Please write out all of the data below exactly, without including the pictures.
....
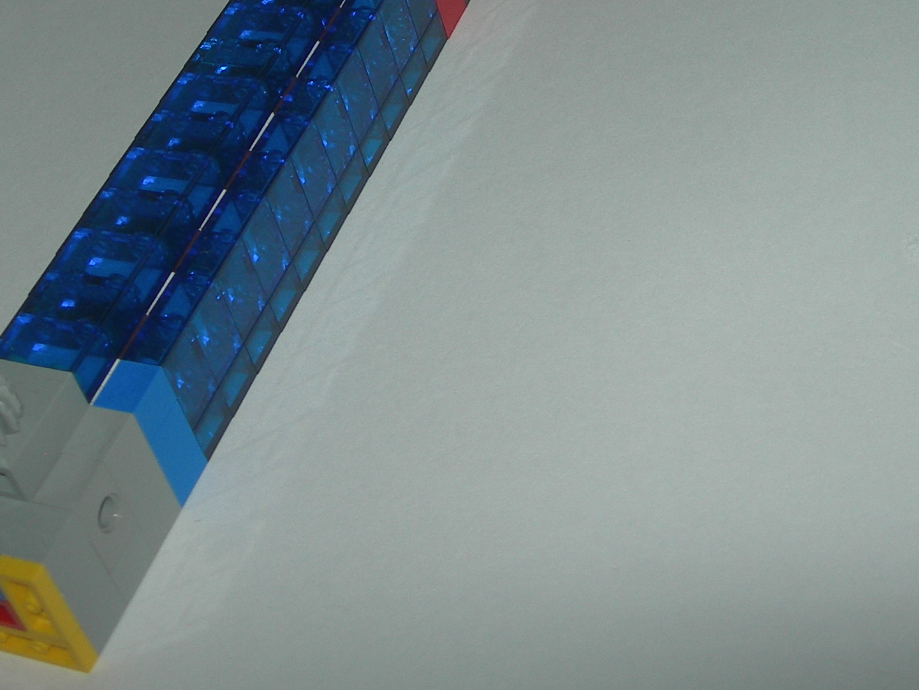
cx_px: 461
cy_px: -29
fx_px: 2151
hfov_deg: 24.1
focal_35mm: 81
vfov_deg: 17.7
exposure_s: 1/60.1
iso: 50
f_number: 2.8
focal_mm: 7.8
....
- [ANSWER]:
cx_px: 461
cy_px: -29
fx_px: 2151
hfov_deg: 24.1
focal_35mm: 81
vfov_deg: 17.7
exposure_s: 1/60.1
iso: 50
f_number: 2.8
focal_mm: 7.8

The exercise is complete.